• Work required
List all lines of the data that include the string "Corts".

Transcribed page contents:
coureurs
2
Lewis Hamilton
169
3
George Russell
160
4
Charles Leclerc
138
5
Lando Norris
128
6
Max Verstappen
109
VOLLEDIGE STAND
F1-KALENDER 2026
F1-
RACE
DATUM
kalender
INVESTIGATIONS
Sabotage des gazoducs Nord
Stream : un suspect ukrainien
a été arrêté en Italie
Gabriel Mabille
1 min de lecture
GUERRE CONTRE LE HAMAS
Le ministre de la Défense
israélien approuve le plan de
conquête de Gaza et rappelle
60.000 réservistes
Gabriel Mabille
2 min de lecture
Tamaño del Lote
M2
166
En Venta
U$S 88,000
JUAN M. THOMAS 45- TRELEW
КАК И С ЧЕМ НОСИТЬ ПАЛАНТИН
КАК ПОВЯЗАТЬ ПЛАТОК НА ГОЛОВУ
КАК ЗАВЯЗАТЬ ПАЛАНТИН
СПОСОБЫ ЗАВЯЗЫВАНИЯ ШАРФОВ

---

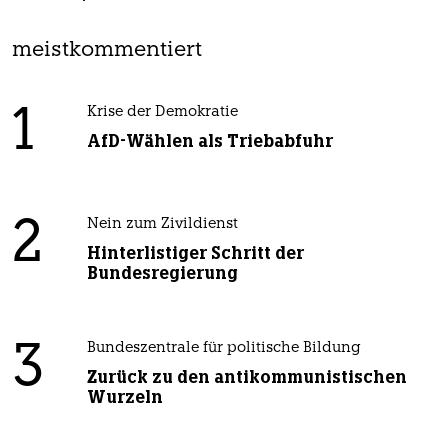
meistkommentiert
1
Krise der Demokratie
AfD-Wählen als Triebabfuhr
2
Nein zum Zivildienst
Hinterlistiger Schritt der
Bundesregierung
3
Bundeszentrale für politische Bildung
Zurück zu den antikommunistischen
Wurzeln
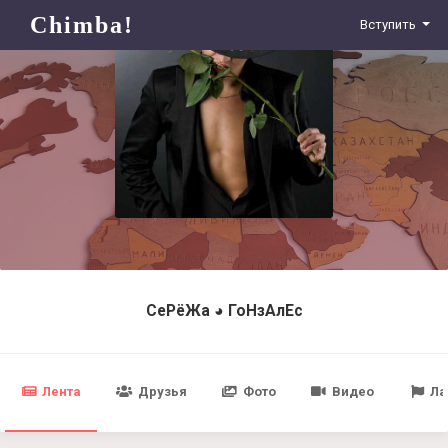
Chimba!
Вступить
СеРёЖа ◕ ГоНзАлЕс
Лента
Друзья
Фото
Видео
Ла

* * *

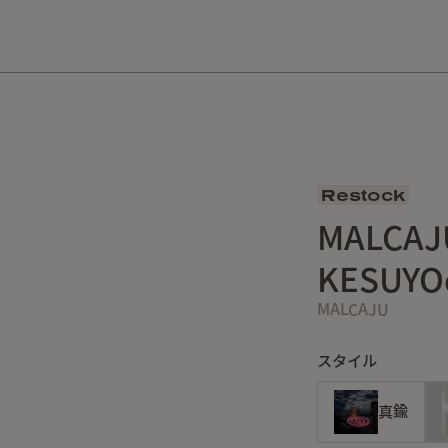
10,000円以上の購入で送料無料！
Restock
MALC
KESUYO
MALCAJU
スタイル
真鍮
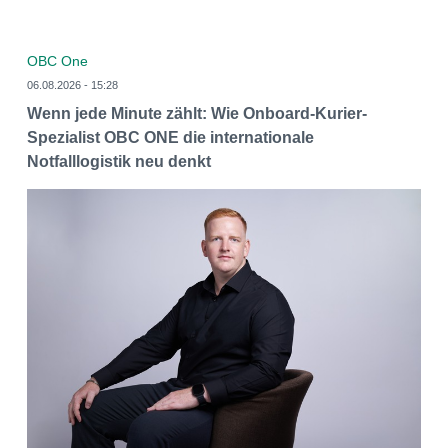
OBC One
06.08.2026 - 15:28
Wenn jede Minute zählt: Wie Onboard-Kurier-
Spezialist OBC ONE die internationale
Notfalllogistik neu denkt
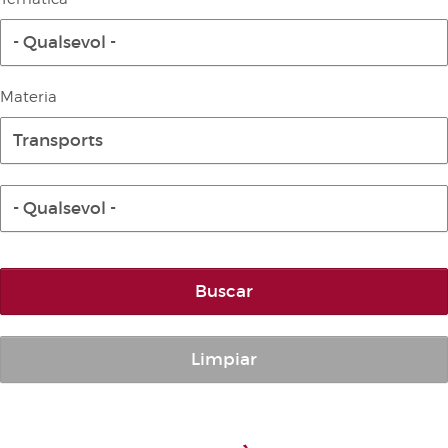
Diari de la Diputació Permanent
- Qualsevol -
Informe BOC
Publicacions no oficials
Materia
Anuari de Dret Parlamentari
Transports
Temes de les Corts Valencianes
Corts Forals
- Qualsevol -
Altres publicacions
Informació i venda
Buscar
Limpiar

• Written solution
Temes de les Corts Valencianes
Corts Forals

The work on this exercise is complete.